OK, so that's the bad and the ugly. What's the good?
It’s possible to do things there. In Detroit, the incapacity of the government is actually an advantage in many cases. There’s not much chance a strong city government could really turn the place around, but it could stop the grass roots revival in its tracks.
[...] In many cities where strong city government still functions effectively, citizens are tied down by an array of regulations and permits that are actually enforced in most cases. Much of the South Side of Chicago has Detroit like characteristics, but the techniques of renewal in Detroit won’t work because they are likely against code and would be shut down the minute someone complained.
Just as one quick example, my corner ice cream stand dared to put out a few chairs for patrons to sit on while enjoying a frozen treat on a hot day. The city cited them for not having a license. So they took them away and put up a “bring your own chair” sign. The city then cited them for that too. You can’t do anything in Chicago without a Byzantine array of licenses, permits, and inspections.
In central Indianapolis, which is in desperate need of investment, where the city can’t fill the potholes in the street, etc., the minute a few yuppies buy houses in an area and fix them up, they immediately petition for a historic district, a request that has never been refused. [...]
In most cities, municipal government can’t stop drug dealing and violence, but it can keep people with creative ideas out. Not in Detroit. In Detroit, if you want to do something, you just go do it.
This reminds me, strangely enough, of my trip to Italy last year. I attended a fundraiser organized by my buddy Giacomo for earthquake victims in Abruzzo. Their idea was to raise a bunch of money, fill a van with sandwiches and sound equipment, and drive down to Abruzzo and throw a dance party. The night I was there we raised like 2,000 euro, and the next week, they did their Movable Techno Feast.
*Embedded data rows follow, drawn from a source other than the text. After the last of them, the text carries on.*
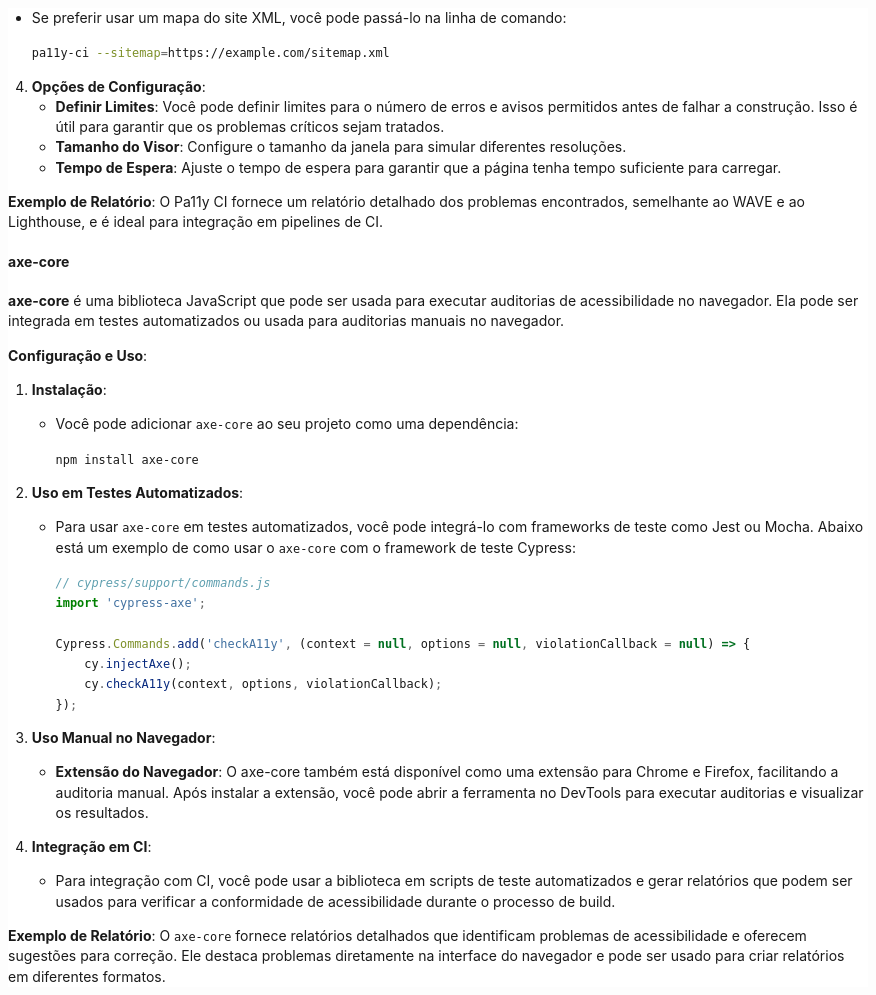    - Se preferir usar um mapa do site XML, você pode passá-lo na linha de comando:

     ```bash
     pa11y-ci --sitemap=https://example.com/sitemap.xml
     ```

4. **Opções de Configuração**:
   - **Definir Limites**: Você pode definir limites para o número de erros e avisos permitidos antes de falhar a construção. Isso é útil para garantir que os problemas críticos sejam tratados.
   - **Tamanho do Visor**: Configure o tamanho da janela para simular diferentes resoluções.
   - **Tempo de Espera**: Ajuste o tempo de espera para garantir que a página tenha tempo suficiente para carregar.

**Exemplo de Relatório**:
O Pa11y CI fornece um relatório detalhado dos problemas encontrados, semelhante ao WAVE e ao Lighthouse, e é ideal para integração em pipelines de CI.

#### axe-core

**axe-core** é uma biblioteca JavaScript que pode ser usada para executar auditorias de acessibilidade no navegador. Ela pode ser integrada em testes automatizados ou usada para auditorias manuais no navegador.

**Configuração e Uso**:

1. **Instalação**:
   - Você pode adicionar `axe-core` ao seu projeto como uma dependência:

     ```bash
     npm install axe-core
     ```

2. **Uso em Testes Automatizados**:
   - Para usar `axe-core` em testes automatizados, você pode integrá-lo com frameworks de teste como Jest ou Mocha. Abaixo está um exemplo de como usar o `axe-core` com o framework de teste Cypress:

     ```javascript
     // cypress/support/commands.js
     import 'cypress-axe';

     Cypress.Commands.add('checkA11y', (context = null, options = null, violationCallback = null) => {
         cy.injectAxe();
         cy.checkA11y(context, options, violationCallback);
     });
     ```

3. **Uso Manual no Navegador**:
   - **Extensão do Navegador**: O axe-core também está disponível como uma extensão para Chrome e Firefox, facilitando a auditoria manual. Após instalar a extensão, você pode abrir a ferramenta no DevTools para executar auditorias e visualizar os resultados.

4. **Integração em CI**:
   - Para integração com CI, você pode usar a biblioteca em scripts de teste automatizados e gerar relatórios que podem ser usados para verificar a conformidade de acessibilidade durante o processo de build.

**Exemplo de Relatório**:
O `axe-core` fornece relatórios detalhados que identificam problemas de acessibilidade e oferecem sugestões para correção. Ele destaca problemas diretamente na interface do navegador e pode ser usado para criar relatórios em diferentes formatos.
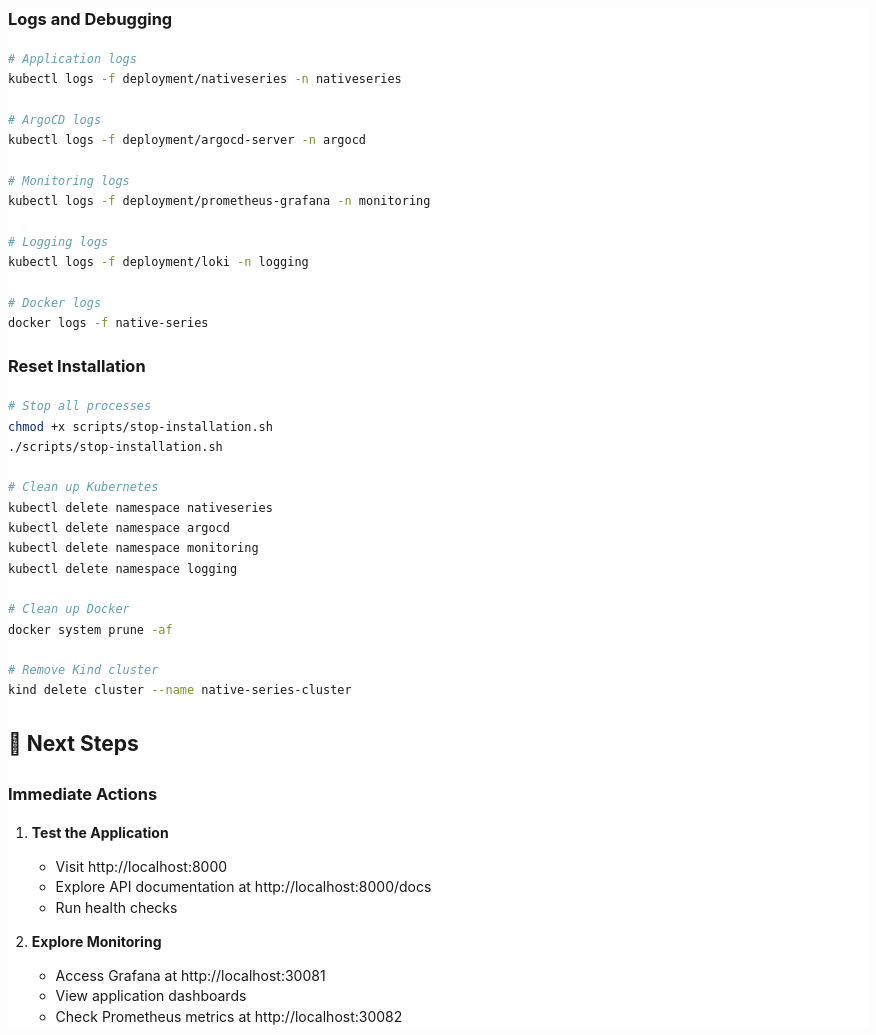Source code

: ### Logs and Debugging

```bash
# Application logs
kubectl logs -f deployment/nativeseries -n nativeseries

# ArgoCD logs
kubectl logs -f deployment/argocd-server -n argocd

# Monitoring logs
kubectl logs -f deployment/prometheus-grafana -n monitoring

# Logging logs
kubectl logs -f deployment/loki -n logging

# Docker logs
docker logs -f native-series
```

### Reset Installation

```bash
# Stop all processes
chmod +x scripts/stop-installation.sh
./scripts/stop-installation.sh

# Clean up Kubernetes
kubectl delete namespace nativeseries
kubectl delete namespace argocd
kubectl delete namespace monitoring
kubectl delete namespace logging

# Clean up Docker
docker system prune -af

# Remove Kind cluster
kind delete cluster --name native-series-cluster
```

## 🎯 Next Steps

### Immediate Actions

1. **Test the Application**
   - Visit http://localhost:8000
   - Explore API documentation at http://localhost:8000/docs
   - Run health checks

2. **Explore Monitoring**
   - Access Grafana at http://localhost:30081
   - View application dashboards
   - Check Prometheus metrics at http://localhost:30082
It struck me that weekend how similar America and Italy are. We know that the government isn't going to do anything for us, so we take some of the responsibility. Everyone I talked to at the Abruzzo fundraiser had a 'if not us, who?' kind of attitude, the same one you found in a lot of America after Katrina and 9/11. You can't count on the government for everything (or, quite possibly, anything), so you do it yourself. This goes from small gestures to huge movements, from sponsoring a bell-ringing santa to endowing a college fund.
There's a kind of vitality and independence there that I really like. One of the symptoms of growing up in a well-functioning social democracy (Denmark, Switzerland, etc) seems to be the ebbing of this 'let's make this happen fellas!' drive. Government will take care of you. You're hit by a bus and you keep your job, your home, your car, your kids. A friend of mine here in Copenhagen gets a monthly stipend from the government for being allergic to wheat. Because gluten-free food is more expensive. We roll our eyes at this, but there's a logic to it.
It's sort of sad to think that a generation or two of well-functioning government and social harmony might just neuter Americans of everything we like about them. It's also sad to think of the profound price we pay for our individualism. I'd trade some of that DIY urban renewal in Detroit for a government that actually addressed its failures and their impacts on the individuals picking up their trailings.
For now, though, I just keep reading great articles about the people doing their best to salvage a city out of Detroit, and cross my fingers that no one with any authority notices them.